Места в купе распределились так же, как и до меня: вдоль передней стенки купе дети, девочка на нижней полке, парень — на верхней, мать напротив них на нижней полке, я, как воспитанный молодой человек, полез наверх. Правда, дети перевозбудились и никак не могли уснуть. Наконец, девочка попросила:

— Мама, а спой колыбельную! Только не про мышку и не про Луну, они надоели.

— Но я других не помню, надо вспоминать…

— А, может, я спою? У меня, как жена говорит, даже голос есть. А она всё-таки профессиональный музыкант.

— Да, да, дядя Юра, спойте! Я сразу-сразу засну, и Мишка тоже!

— Ладно, слушайте. Только глазки закрыть и лежать тихонько, договорились?

— Да!..

— Спать пора, и не вздумай со мною ты спорить, и не вздумай глаза открывать до утра[2]…

На первом припеве Мишка даже хихикал, когда я делал строгий вид, спрашивая: «Почему ты не спишь? Спи, тебе говорят!», но под конец и он задремал, девочка же ровно сопела уже на третьем куплете — не соврала, «сразу-сразу» заснула.

— Спасибо! — Тихо раздалось снизу.

— Не за что…

От Курска до выгрузки мы эшелоном ехали сутки. Но товарный состав, пусть и армейский, шёл с малой скоростью, часто стоял под обгоном или под погрузкой-выгрузкой попутного груза, то скорый Ростов–Москва бежал куда быстрее, так что сел я в него в час дня, а в четыре утра уже стоял на перроне Курского вокзала. Благо, билет я купил до самого Могилёва «с пересадкой», так что оставалось только дождаться ближайшего поезда на Могилёв со свободным местом в соответствующем классе. Отметился у военного коменданта, который сбросил запрос в кассы, и сел ждать. Тут и газеты вчерашние пригодились.

Сидеть пришлось до девяти утра, но потом сел в поезд до самого Могилёва, попав в купе с семейством, которое везло поступать в мою же академию сы́ночку (с ударением на «ы»). И я имел глупость сказать, что как раз заканчиваю академию до того, как выяснил, в какой именно могилёвский ВУЗ они едут. И мать семейства заставила меня с ностальгией вспомнить Люсю из предыдущего поезда: всё же её нужно было только слушать, а тут требуется ещё и отвечать, причём на половину вопросов я ответа не знал, просто никогда этим не интересовался.
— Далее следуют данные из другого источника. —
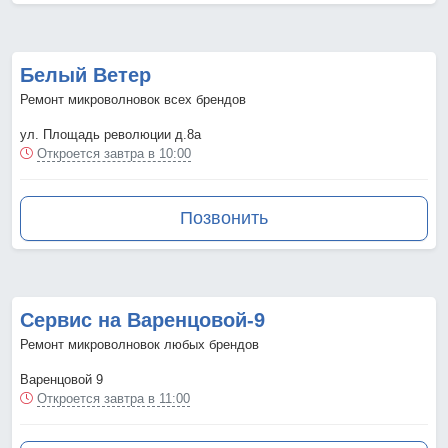
Белый Ветер
Ремонт микроволновок всех брендов
ул. Площадь революции д.8а
Откроется завтра в 10:00
Позвонить
Сервис на Варенцовой-9
Ремонт микроволновок любых брендов
Варенцовой 9
Откроется завтра в 11:00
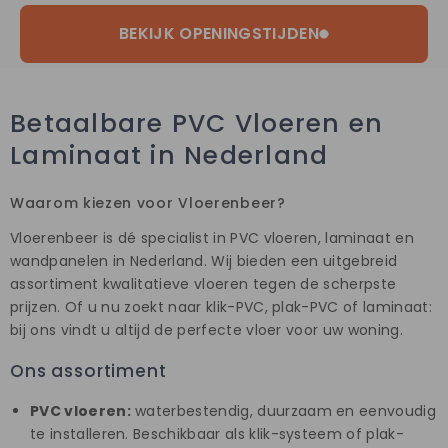
BEKIJK OPENINGSTIJDEN
Betaalbare PVC Vloeren en
Laminaat in Nederland
Waarom kiezen voor Vloerenbeer?
Vloerenbeer is dé specialist in PVC vloeren, laminaat en
wandpanelen in Nederland. Wij bieden een uitgebreid
assortiment kwalitatieve vloeren tegen de scherpste
prijzen. Of u nu zoekt naar klik-PVC, plak-PVC of laminaat:
bij ons vindt u altijd de perfecte vloer voor uw woning.
Ons assortiment
PVC vloeren:
waterbestendig, duurzaam en eenvoudig
te installeren. Beschikbaar als klik-systeem of plak-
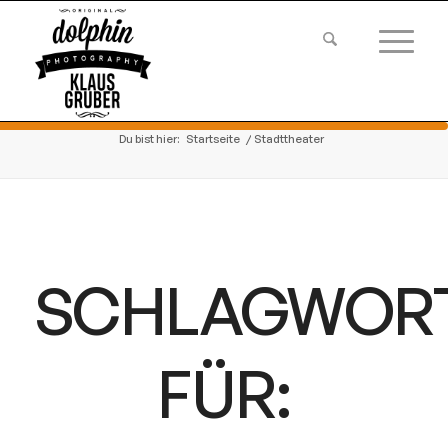
Du bist hier:
Startseite
/
Stadttheater
SCHLAGWOR
FÜR:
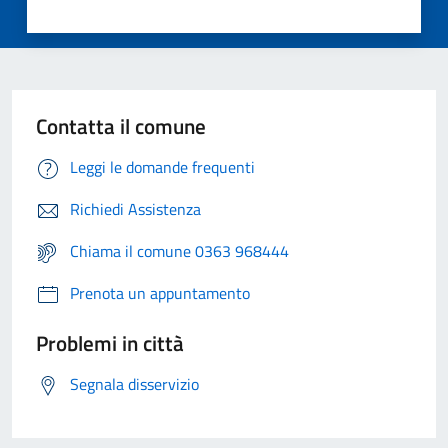
Contatta il comune
Leggi le domande frequenti
Richiedi Assistenza
Chiama il comune 0363 968444
Prenota un appuntamento
Problemi in città
Segnala disservizio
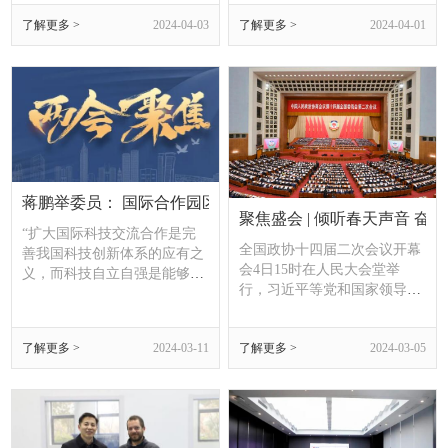
党的二十大和习近平总书记对
了解更多 >
2024-04-03
了解更多 >
2024-04-01
江苏工作重要讲话重要指示精
神，进一步理清思路、明确方
向、夯实责任，为实现园
区“五个新突破”，落实区委“三
大任务”，助力常州“万亿之城
再出发”提供坚强保障。
蒋鹏举委员： 国际合作园区发展经验值得研究推广
聚焦盛会 | 倾听春天声音 奋
“扩大国际科技交流合作是完
全国政协十四届二次会议开幕
善我国科技创新体系的应有之
会4日15时在人民大会堂举
义，而科技自立自强是能够相
行，习近平等党和国家领导人
互平等、相互尊重进行开放合
出席大会。
作的前提和基础。”全国政协
委员、江苏省常州市副市长蒋
了解更多 >
2024-03-11
了解更多 >
2024-03-05
鹏举日前在接受采访时表示，
坚持科技自立自强与扩大国际
科技交流合作是辩证统一的。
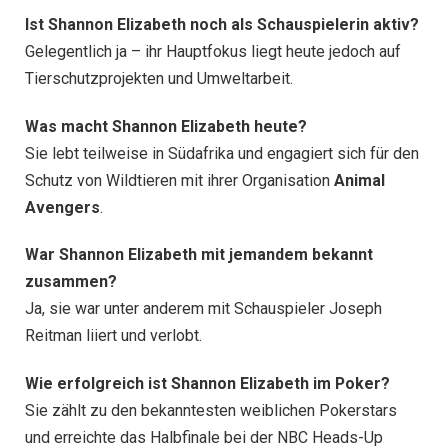
Ist Shannon Elizabeth noch als Schauspielerin aktiv?
Gelegentlich ja – ihr Hauptfokus liegt heute jedoch auf
Tierschutzprojekten und Umweltarbeit.
Was macht Shannon Elizabeth heute?
Sie lebt teilweise in Südafrika und engagiert sich für den
Schutz von Wildtieren mit ihrer Organisation
Animal
Avengers
.
War Shannon Elizabeth mit jemandem bekannt
zusammen?
Ja, sie war unter anderem mit Schauspieler Joseph
Reitman liiert und verlobt.
Wie erfolgreich ist Shannon Elizabeth im Poker?
Sie zählt zu den bekanntesten weiblichen Pokerstars
und erreichte das Halbfinale bei der NBC Heads-Up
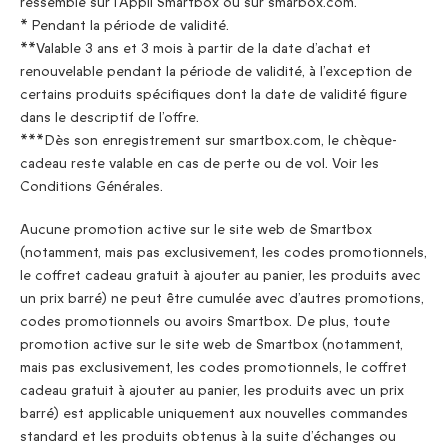
ressemble sur l’Appli Smartbox ou sur smarbox.com.
* Pendant la période de validité.
**Valable 3 ans et 3 mois à partir de la date d’achat et
renouvelable pendant la période de validité, à l’exception de
certains produits spécifiques dont la date de validité figure
dans le descriptif de l’offre.
***Dès son enregistrement sur smartbox.com, le chèque-
cadeau reste valable en cas de perte ou de vol. Voir les
Conditions Générales.
Aucune promotion active sur le site web de Smartbox
(notamment, mais pas exclusivement, les codes promotionnels,
le coffret cadeau gratuit à ajouter au panier, les produits avec
un prix barré) ne peut être cumulée avec d’autres promotions,
codes promotionnels ou avoirs Smartbox. De plus, toute
promotion active sur le site web de Smartbox (notamment,
mais pas exclusivement, les codes promotionnels, le coffret
cadeau gratuit à ajouter au panier, les produits avec un prix
barré) est applicable uniquement aux nouvelles commandes
standard et les produits obtenus à la suite d’échanges ou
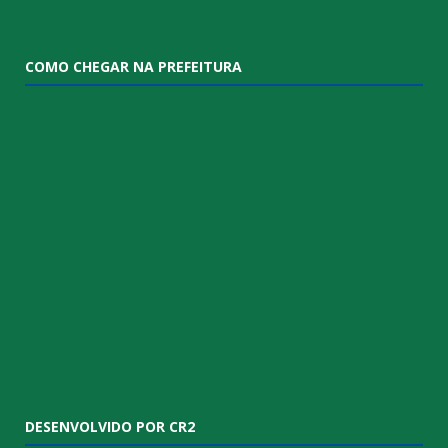
COMO CHEGAR NA PREFEITURA
DESENVOLVIDO POR CR2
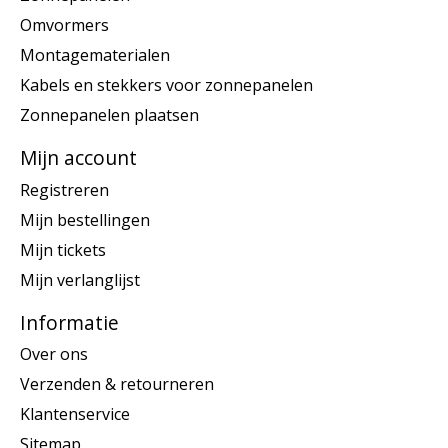
Omvormers
Montagematerialen
Kabels en stekkers voor zonnepanelen
Zonnepanelen plaatsen
Mijn account
Registreren
Mijn bestellingen
Mijn tickets
Mijn verlanglijst
Informatie
Over ons
Verzenden & retourneren
Klantenservice
Sitemap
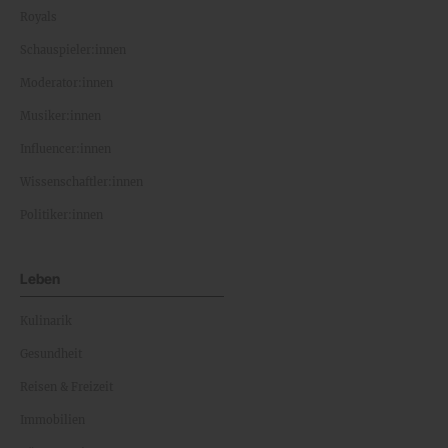
Royals
Schauspieler:innen
Moderator:innen
Musiker:innen
Influencer:innen
Wissenschaftler:innen
Politiker:innen
Leben
Kulinarik
Gesundheit
Reisen & Freizeit
Immobilien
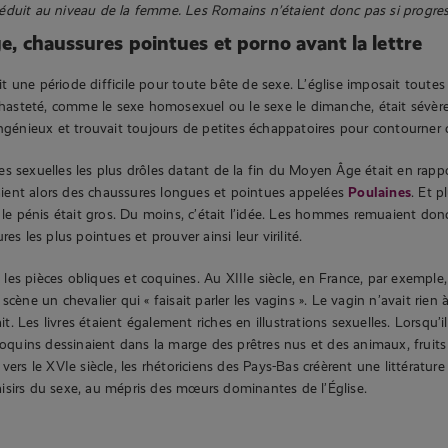
réduit au niveau de la femme. Les Romains n’étaient donc pas si progres
e, chaussures pointues et porno avant la lettre
 une période difficile pour toute bête de sexe. L’église imposait toutes 
-chasteté, comme le sexe homosexuel ou le sexe le dimanche, était sévè
ingénieux et trouvait toujours de petites échappatoires pour contourner c
s sexuelles les plus drôles datant de la fin du Moyen Âge était en rapp
ent alors des chaussures longues et pointues appelées
Poulaines
. Et p
 le pénis était gros. Du moins, c’était l’idée. Les hommes remuaient donc
res les plus pointues et prouver ainsi leur virilité.
es pièces obliques et coquines. Au XIIIe siècle, en France, par exemple
cène un chevalier qui « faisait parler les vagins ». Le vagin n’avait rien à
lait. Les livres étaient également riches en illustrations sexuelles. Lorsqu’i
 coquins dessinaient dans la marge des prêtres nus et des animaux, fruits
vers le XVIe siècle, les rhétoriciens des Pays-Bas créèrent une littératu
plaisirs du sexe, au mépris des mœurs dominantes de l’Église.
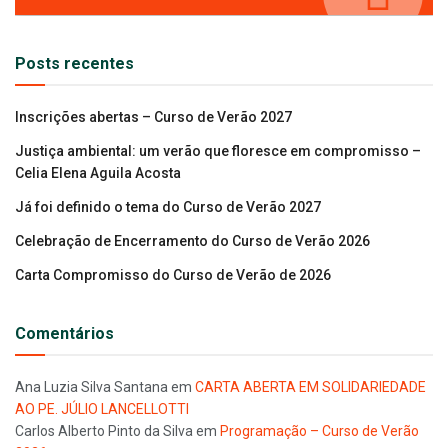
Posts recentes
Inscrições abertas – Curso de Verão 2027
Justiça ambiental: um verão que floresce em compromisso –
Celia Elena Aguila Acosta
Já foi definido o tema do Curso de Verão 2027
Celebração de Encerramento do Curso de Verão 2026
Carta Compromisso do Curso de Verão de 2026
Comentários
Ana Luzia Silva Santana
em
CARTA ABERTA EM SOLIDARIEDADE
AO PE. JÚLIO LANCELLOTTI
Carlos Alberto Pinto da Silva
em
Programação – Curso de Verão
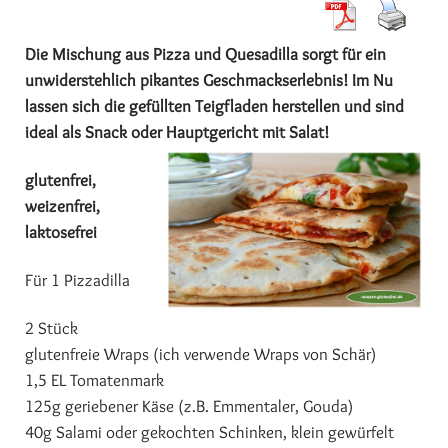
Die Mischung aus Pizza und Quesadilla sorgt für ein
unwiderstehlich pikantes Geschmackserlebnis! Im Nu
lassen sich die gefüllten Teigfladen herstellen und sind
ideal als Snack oder Hauptgericht mit Salat!
glutenfrei,
weizenfrei,
laktosefrei
Für 1 Pizzadilla
2 Stück
glutenfreie Wraps (ich verwende Wraps von Schär)
1,5 EL Tomatenmark
125g geriebener Käse (z.B. Emmentaler, Gouda)
40g Salami oder gekochten Schinken, klein gewürfelt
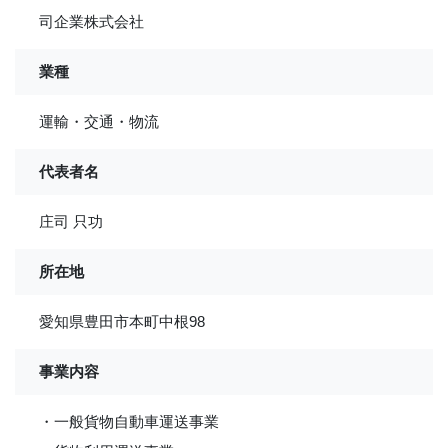
司企業株式会社
業種
運輸・交通・物流
代表者名
庄司 只功
所在地
愛知県豊田市本町中根98
事業内容
・一般貨物自動車運送事業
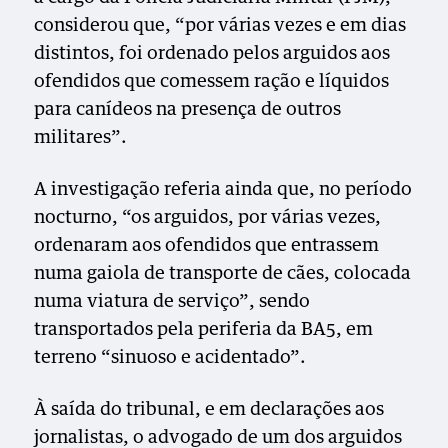
considerou que, “por várias vezes e em dias
distintos, foi ordenado pelos arguidos aos
ofendidos que comessem ração e líquidos
para canídeos na presença de outros
militares”.
A investigação referia ainda que, no período
nocturno, “os arguidos, por várias vezes,
ordenaram aos ofendidos que entrassem
numa gaiola de transporte de cães, colocada
numa viatura de serviço”, sendo
transportados pela periferia da BA5, em
terreno “sinuoso e acidentado”.
À saída do tribunal, e em declarações aos
jornalistas, o advogado de um dos arguidos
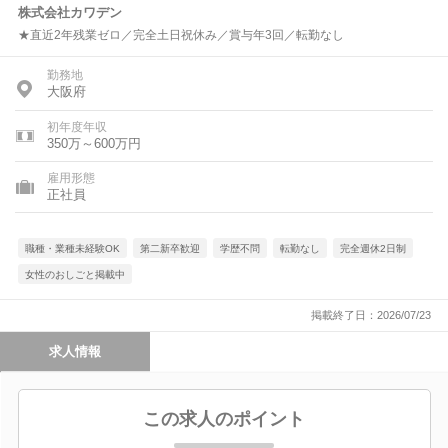
株式会社カワデン
★直近2年残業ゼロ／完全土日祝休み／賞与年3回／転勤なし
勤務地
大阪府
初年度年収
350万～600万円
雇用形態
正社員
職種・業種未経験OK
第二新卒歓迎
学歴不問
転勤なし
完全週休2日制
女性のおしごと掲載中
掲載終了日：2026/07/23
求人情報
この求人のポイント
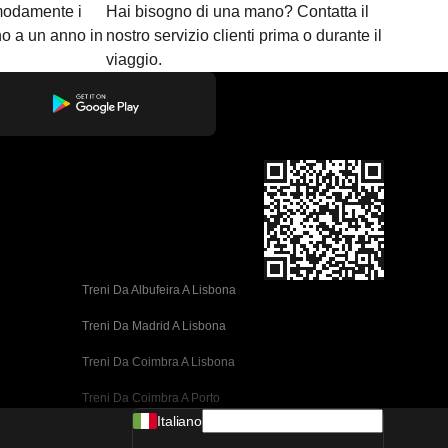
modamente i
Hai bisogno di una mano? Contatta il
ino a un anno in
nostro servizio clienti prima o durante il
viaggio.
Treni Da Albufeira A Lisbona
Treni Da Madrid A Lisbona
Treni Da Coimbra A Lisbona
Treni Da Coimbra A Porto
Italiano
Treni Da Valencia A Barcellona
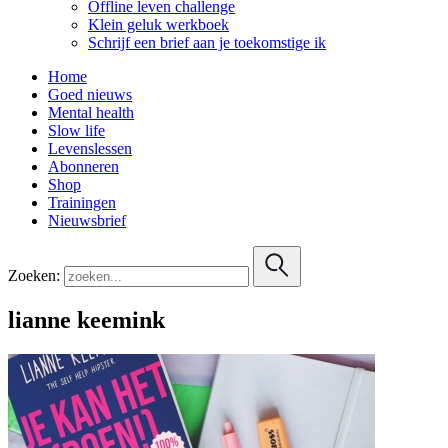
Offline leven challenge
Klein geluk werkboek
Schrijf een brief aan je toekomstige ik
Home
Goed nieuws
Mental health
Slow life
Levenslessen
Abonneren
Shop
Trainingen
Nieuwsbrief
Zoeken:
lianne keemink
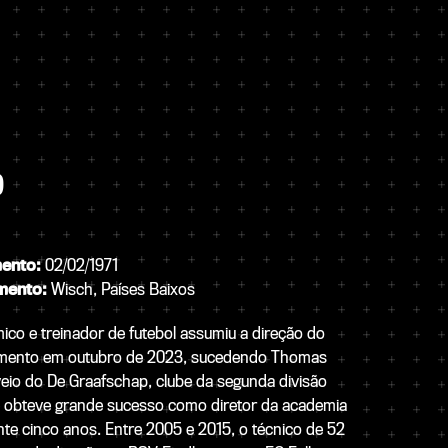
O
mento:
02/02/1971
mento:
Wisch, Países Baixos
ico e treinador de futebol assumiu a direção do
namento em outubro de 2023, sucedendo Thomas
veio do De Graafschap, clube da segunda divisão
 obteve grande sucesso como diretor da academia
nte cinco anos. Entre 2005 e 2015, o técnico de 52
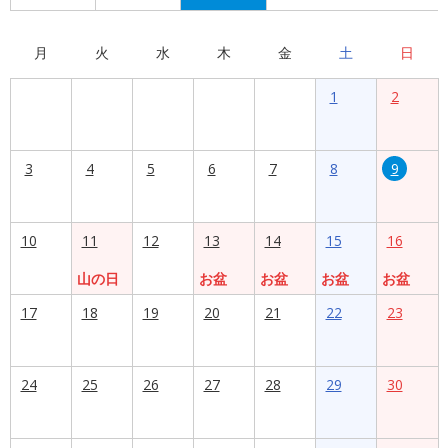
月
火
水
木
金
土
日
1
2
3
4
5
6
7
8
9
10
11
12
13
14
15
16
山の日
お盆
お盆
お盆
お盆
17
18
19
20
21
22
23
24
25
26
27
28
29
30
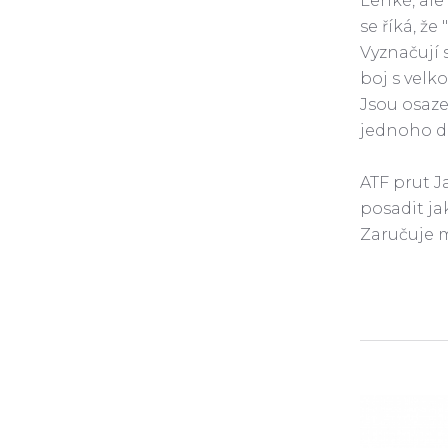
Lehké, ale 
se říká, že
Vyznačují
boj s velk
Jsou osaze
jednoho dí
ATF prut J
posadit jak
Zaručuje m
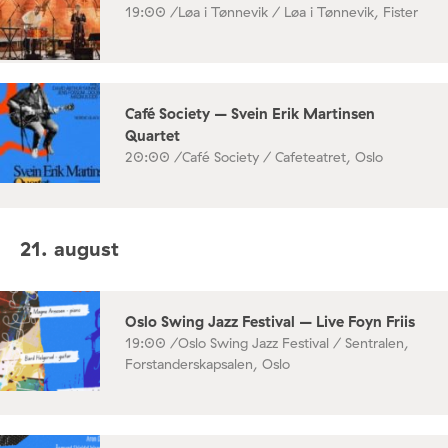
19:00 /
Løa i Tønnevik / Løa i Tønnevik, Fister
Café Society – Svein Erik Martinsen
Quartet
20:00 /
Café Society / Cafeteatret, Oslo
21. august
Oslo Swing Jazz Festival – Live Foyn Friis
19:00 /
Oslo Swing Jazz Festival / Sentralen,
Forstanderskapsalen, Oslo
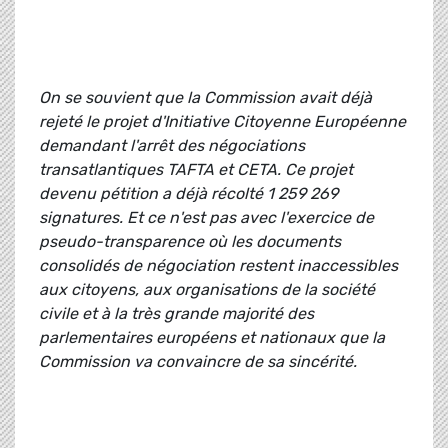
On se souvient que la Commission avait déjà
rejeté le projet d'Initiative Citoyenne Européenne
demandant l'arrêt des négociations
transatlantiques TAFTA et CETA. Ce projet
devenu pétition a déjà récolté 1 259 269
signatures. Et ce n'est pas avec l'exercice de
pseudo-transparence où les documents
consolidés de négociation restent inaccessibles
aux citoyens, aux organisations de la société
civile et à la très grande majorité des
parlementaires européens et nationaux que la
Commission va convaincre de sa sincérité.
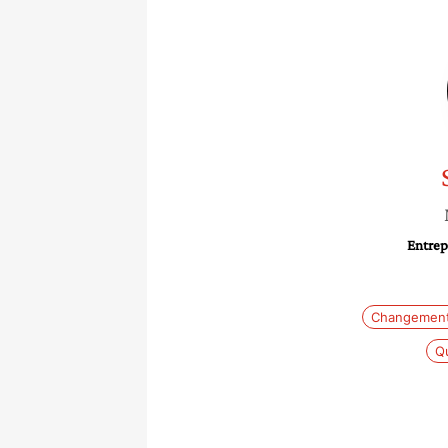
Entrepr
Changement 
Qu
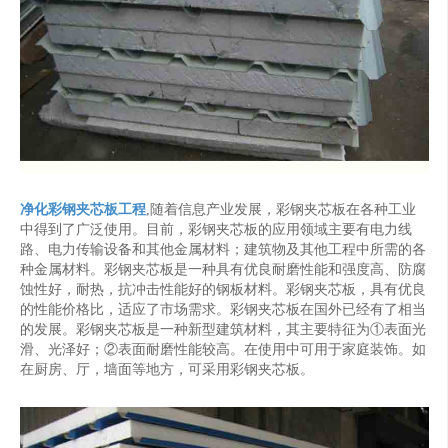
净化彩钢夹芯板工程
,随着信息产业发展，彩钢夹芯板在各种工业
中得到了广泛使用。目前，彩钢夹芯板的应用领域主要有电力线
路、电力传输设备和其他金属材料；建筑物及其他工程中所需的各
种金属材料。彩钢夹芯板是一种具有优良耐磨性能和强度高、防腐
蚀性好，耐热，抗冲击性能好的钢板材料。彩钢夹芯板，具有优良
的性能价格比，适应了市场需求。彩钢夹芯板在国外已经有了相当
的发展。彩钢夹芯板是一种新型建筑材料，其主要特征为①表面光
滑、光泽好；②表面耐磨性能较高。在使用中可用于家庭装饰。如
在厨房、厅，墙面等地方，可采用彩钢夹芯板。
Кажется, я эту тётку разочаровал, но кое-какую полезную информацию передать смог, несмотря на её желание выяснять всякую чушь вместо того, что на самом деле может пригодиться ей отпрыску, если он поступит.

В Могилёве я от этого буйного семейства буквально сбежал, превратившись на какое-то время из миномётчика в пластуна. Ехал домой с мечтами о том, как там вымоюсь и высплюсь перед тем, как завтра ехать в академию. Время ещё было: с учётом того, что некоторых студентов заносило на практику в такие места, откуда не сразу выберешься, между последним днём стажировки и вручением дипломов оставлялось примерно две недели, плюс-минус два-три дня. Вручение будет в понедельник, сегодня четверг, так что — всё пучком! И у меня почти получилось задуманное, а после возвращения из академии (в штатском! без погонов!) увидел, что дома меня ждут обе мои супруги, с Ромкой и нянькой, которые приехали, чтобы поздравить и поддержать. Приятно, что и говорить. Только увидев своих родных понял, осознали прочувствовал: я дома!